Here you can see how the input data is normalized and quantized, and the first binarized fully-connected (here called "inner product") layer. Tools such as [Netscope](https://ethereon.github.io/netscope/#/editor) can help understand the structure of the network.

## Frontend: From Caffe to FINN IR
The frontend stage is responsible for converting QNNs trained by a variety of frameworks to the FINN intermediate representation (IR). As each framework exposes their QNN topologies through custom formats, FINN must first perform a conversion to a common IR that it knows how to process.

In [3]:
# import a trained network through the HWGQ-Caffe frontend
import FINN.frontend.frontend_hwgq as fe
imported_net = fe.importCaffeNetwork(topology, params)
imported_net

[LinearLayer,
 BipolarThresholdingLayer,
 FullyConnectedLayer,
 LinearLayer,
 LinearLayer,
 BipolarThresholdingLayer,
 FullyConnectedLayer,
 LinearLayer,
 LinearLayer,
 BipolarThresholdingLayer,
 FullyConnectedLayer,
 LinearLayer,
 LinearLayer,
 BipolarThresholdingLayer,
 FullyConnectedLayer,
 LinearLayer,
 LinearLayer]

## What functionality does the IR expose?
Let's get acquainted with what the FINN IR looks like and try to look "inside" some of the layers. As FINN is open source you could simply look at the IR source code in `FINN/core/layers.py`, but here we'll use a little helper function to investigate the exposed members and functions dynamically.


In [14]:
def showMembers(layer):
    return filter(lambda x: not x.startswith("_"), dir(layer))

In [31]:
showMembers(imported_net[2])

['W',
 'execute',
 'getInputSize',
 'getNumOps',
 'getOutputSize',
 'getParamSize',
 'getTotalInputBits',
 'getTotalOutputBits',
 'getTotalParamBits',
 'get_filter_dim',
 'get_in_dim',
 'get_out_dim',
 'get_pad',
 'get_parallel',
 'get_stride',
 'get_type',
 'ibits',
 'in_dim',
 'insize',
 'kernel',
 'obits',
 'outsize',
 'updateBitwidths',
 'wbits']

In [38]:
print("Inputs: %d, outputs: %d" % (imported_net[2].getInputSize(), imported_net[2].getOutputSize()))

Inputs: 784, outputs: 256


In fact, large parts of the FINN IR are *executable*, as you probably guessed from the `execute` function. At any point, we can generate a random vector of appropriate dimensions and pass it through this layer by calling `execute` to see what the output would be like.

In [46]:
import numpy as np
rand_inp_vec = np.random.randn(784)
ret = imported_net[2].execute(rand_inp_vec)
ret.shape

(256,)

As expected, we get an output vector of the expected size when we pass in an input vector of appropriate size for this layer.

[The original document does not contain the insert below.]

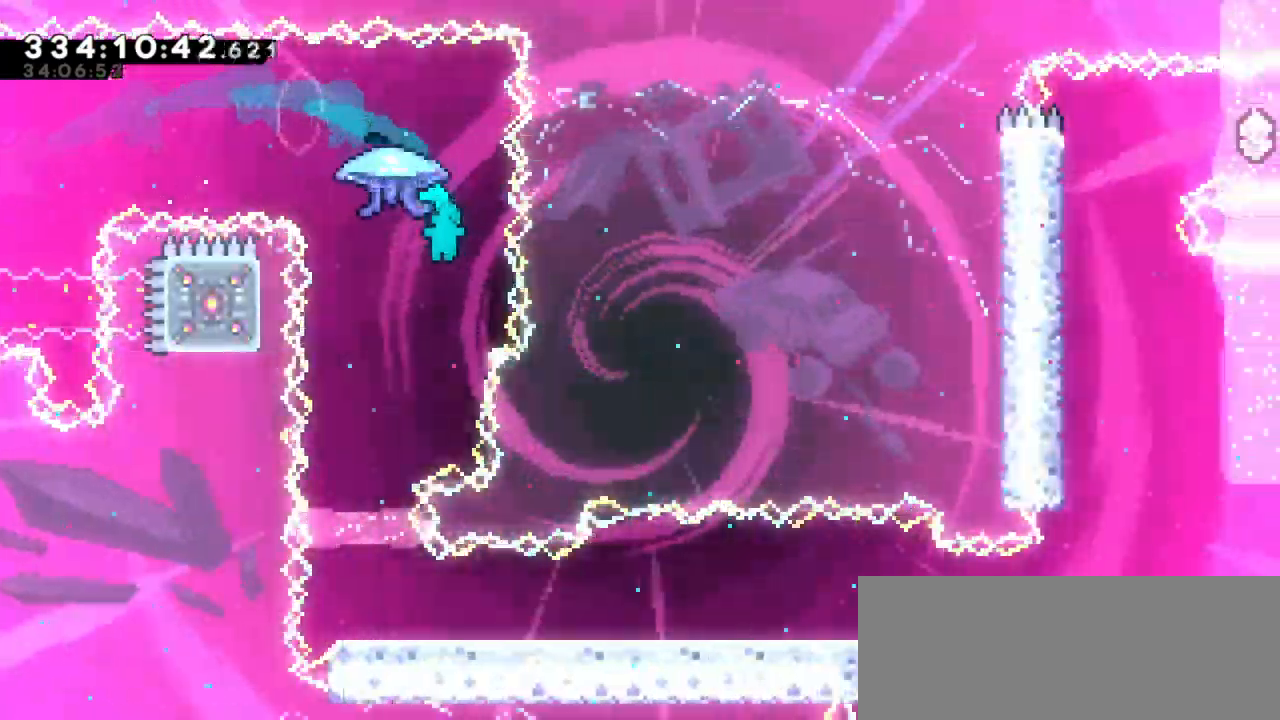
{"keys": ["right"]}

## The Streamlining Transform

You may have noticed that our imported network contains a bunch of `LinearLayer` instances with floating point parameters (which is currently indicated in FINN IR as 32 bits), like this one:



In [48]:
print("Layer type: %s weight bits: %d" % (imported_net[3].get_type(), imported_net[3].wbits))

Layer type: LinearLayer weight bits: 32


So where did this come from in a binarized network? Many state-of-the-art BNN/QNN methods use some floating point computation in the forward pass to improve the accuracy. Some examples are batch normalization layers and channel-wise scaling factors. Although these layers do not typically contain a large amount of computation, they may still incur slowdowns on devices where floating point operations are expensive and increase the memory footprint of the QNN by adding floating point parameters. This is the case for creating "dataflow-style" FPGA accelerators, so we'd like to somehow get rid of those floating point parameters and operations. 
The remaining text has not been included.